Richard Dawkins was part of a debate with the Chief Rabbi on religion and science
"How you can call that anti-Semitic, I don't even begin to understand. I can see why you might be offended by it, I can see why a Christian or a Muslim might be offended by it too - but not anti-Semitic."
Lord Sacks, who represents the largest stream of Orthodox Judaism in the UK, had pinpointed a passage in the book which compares God as portrayed in Jewish scriptures and the Old Testament as a cartoonish villain, a "vindictive, bloodthirsty ethnic cleanser", who is "jealous", "homophobic and racist", "petty", "pestilential", a “megalomaniac” and a "bully".
Lord Sacks, who will retire as Chief Rabbi next year, said: “There are Christian atheists and Jewish atheists, you read the Bible in a Christian way.
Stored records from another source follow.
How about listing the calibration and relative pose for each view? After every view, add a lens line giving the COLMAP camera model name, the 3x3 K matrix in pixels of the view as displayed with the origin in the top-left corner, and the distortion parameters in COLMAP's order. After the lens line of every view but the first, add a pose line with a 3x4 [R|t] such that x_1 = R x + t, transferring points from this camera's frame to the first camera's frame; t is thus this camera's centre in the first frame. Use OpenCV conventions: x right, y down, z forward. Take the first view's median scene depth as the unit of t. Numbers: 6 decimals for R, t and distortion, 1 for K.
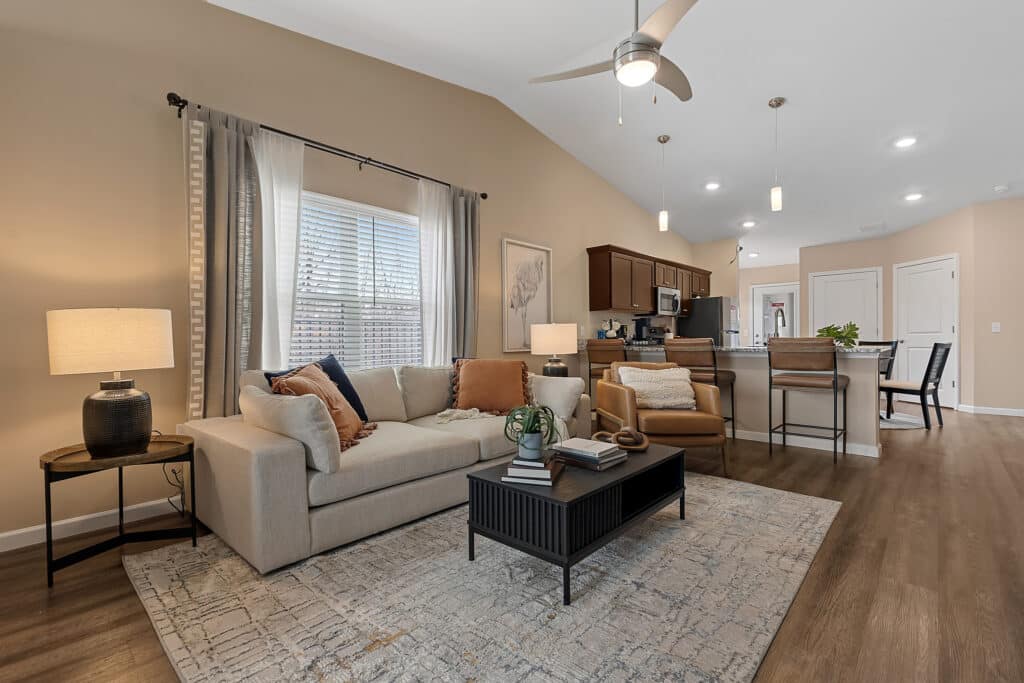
lens RADIAL K [[470.9, 0, 499.9], [0, 470.9, 345.4], [0, 0, 1]] dist [0.005218, -0.000688]
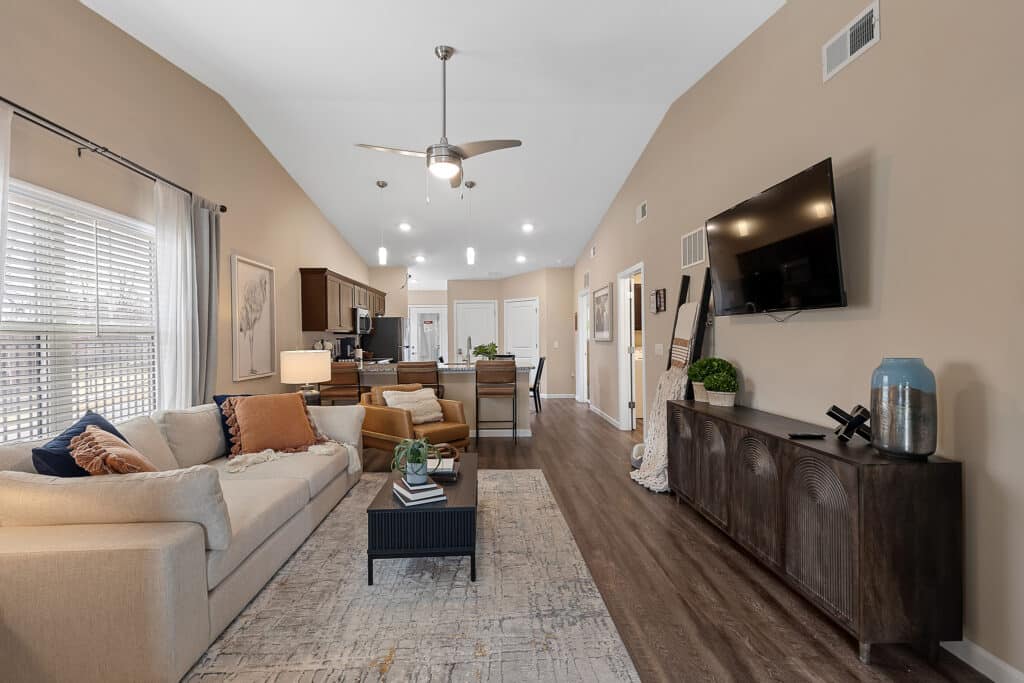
lens RADIAL K [[470.9, 0, 517.8], [0, 470.9, 340.2], [0, 0, 1]] dist [0.005218, -0.000688]
pose [[0.682167, 0.000744, 0.731196, -0.377472], [0.007528, 0.999939, -0.008040, -0.069672], [-0.731158, 0.010989, 0.682120, -0.021710]]
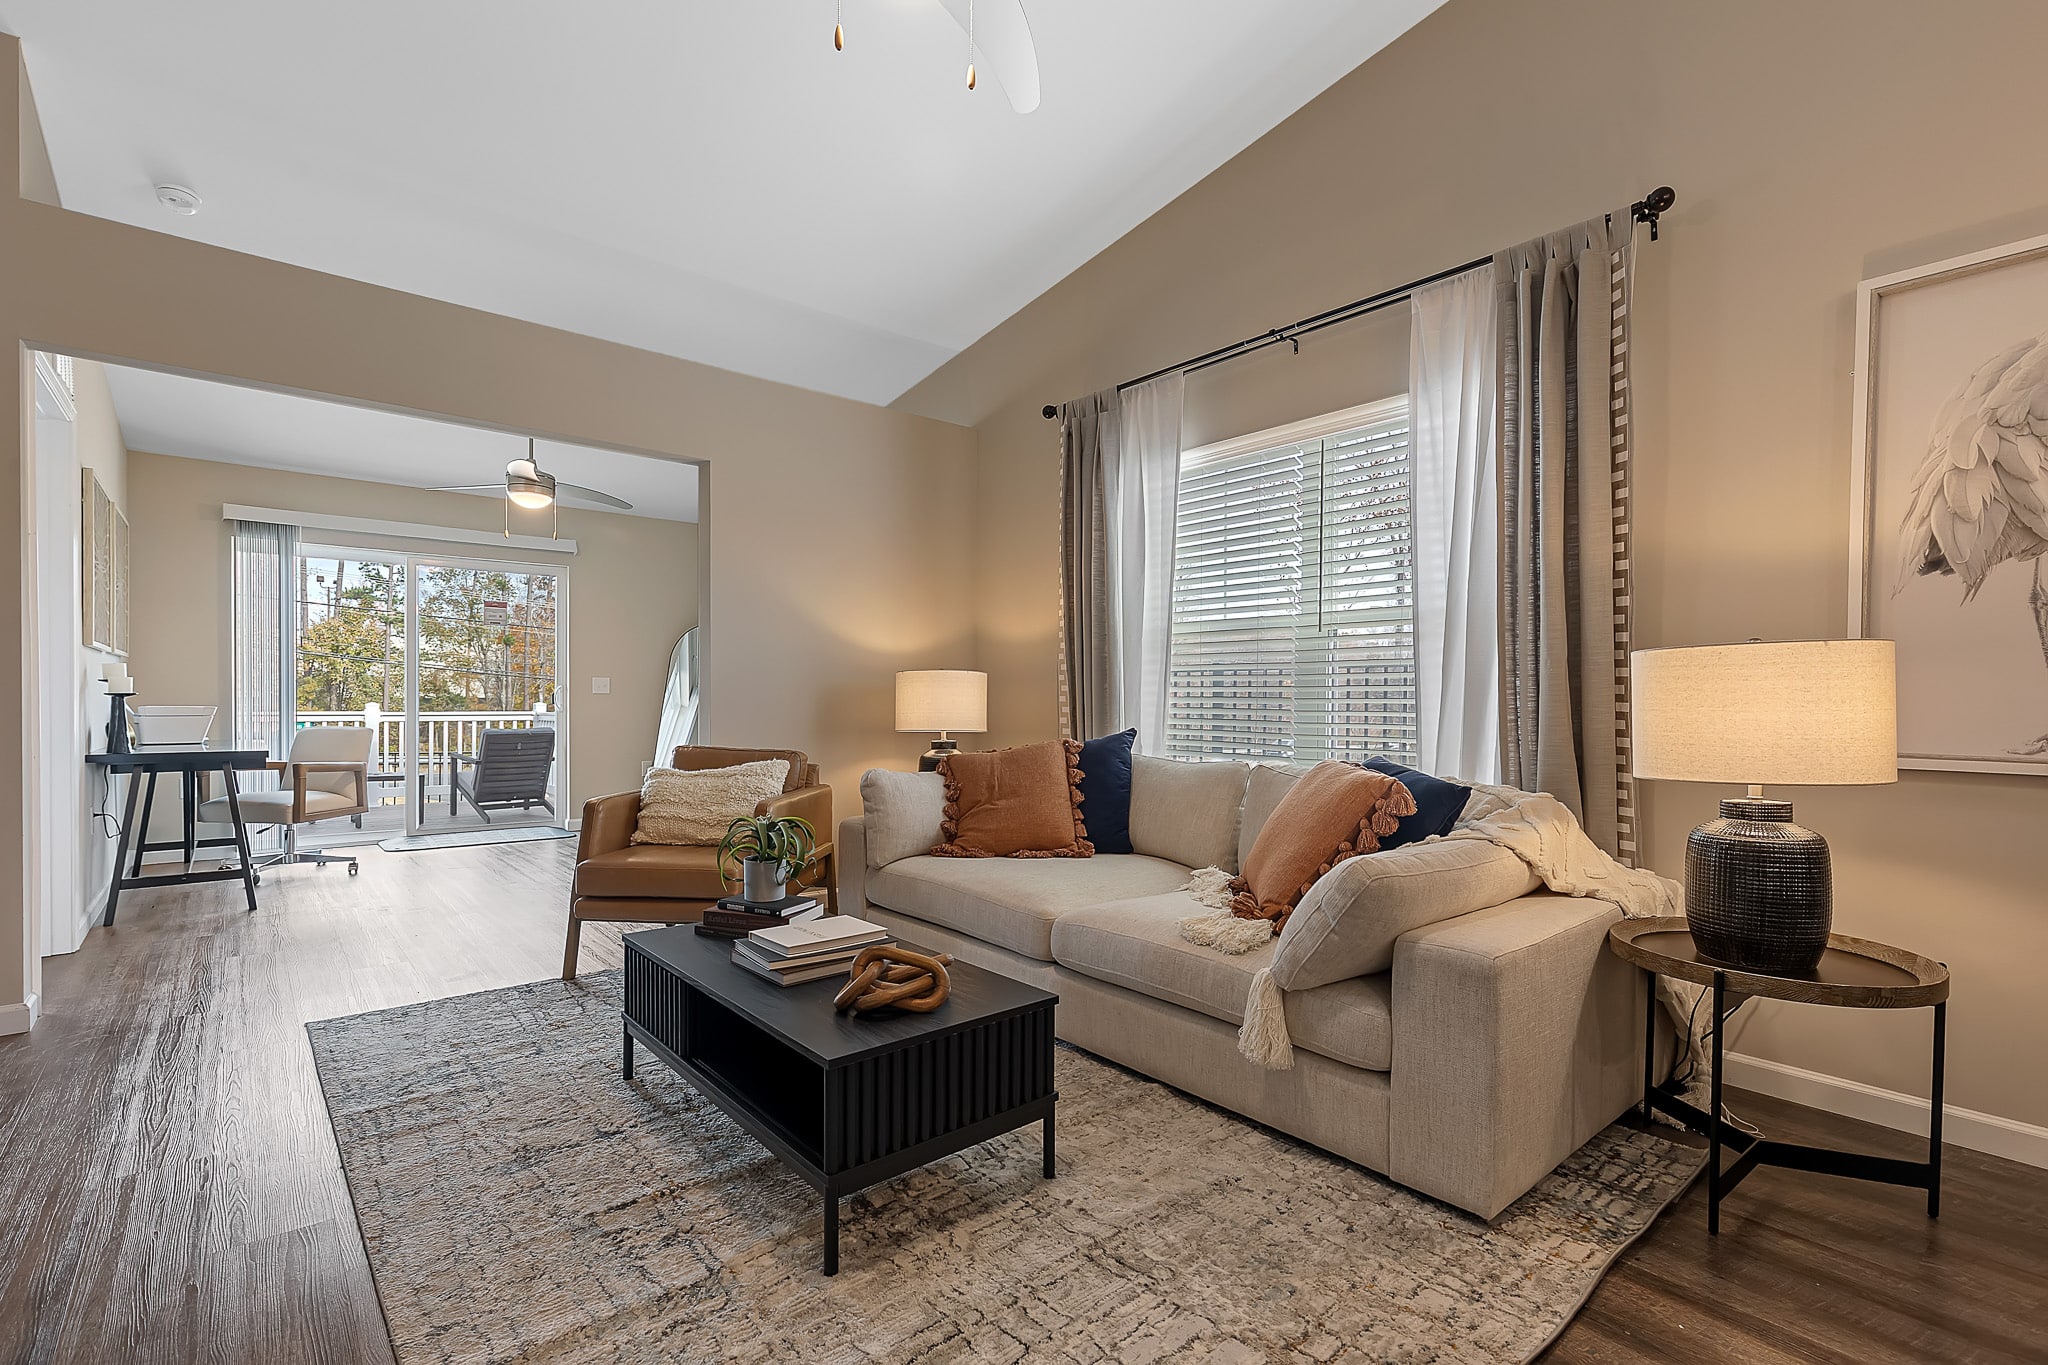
lens RADIAL K [[941.8, 0, 1040.8], [0, 941.8, 707.1], [0, 0, 1]] dist [0.005218, -0.000688]
pose [[-0.111016, 0.018169, -0.993652, 0.710525], [-0.014842, 0.999691, 0.019937, -0.025290], [0.993708, 0.016961, -0.110712, 0.863832]]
Christianity has an adversarial way of reading what it calls the Old Testament – it has to because it says 'we’ve gone one better, we have a New Testament’.
“So you come prejudiced against what you call the Old Testament and that’s why I did not read the opening to chapter two in your book as a joke, I read it as a profoundly anti-Semitic passage.”
“It is anti the Jewish God, Richard.”
The Chief Rabbi said a passage in The God Delusion was 'profoundly antisemitic'
Dawkins said he believed that the God described in the Old Testament had deplorable values, mentioning "all that stuff about slaughtering the Amalekites”.
Lord Sacks insisted in the question session that followed that he and Dawkins were on very friendly terms. "I was not concerned that Richard was an anti-Semitic at all.
"I was concerned that he was using an anti-Semitic stereotype, which has run through a certain strand of the Christian reading of what is called the 'Old Testament' as a result of which thousands, if not hundreds of thousands of Jews, died in the Middle Ages because that's how people spoke about the God of the Old Testament."
The debate was the second time that Professor Dawkins and Lord Sacks have clashed in public, they debated on BBC Radio 4 in 2011.
The debate followed a BBC documentary, made by the Chief Rabbi for Jewish festival of Rosh Hashanah which is next week.
The rabbi explored why science and religion were so often at odds, declaring himself to be "fascinated by science".
He told the debate" "The rabbis in the 10th century laid down the following principle: if a biblical narrative is incompatible with established scientific fact, it is not to be read literally."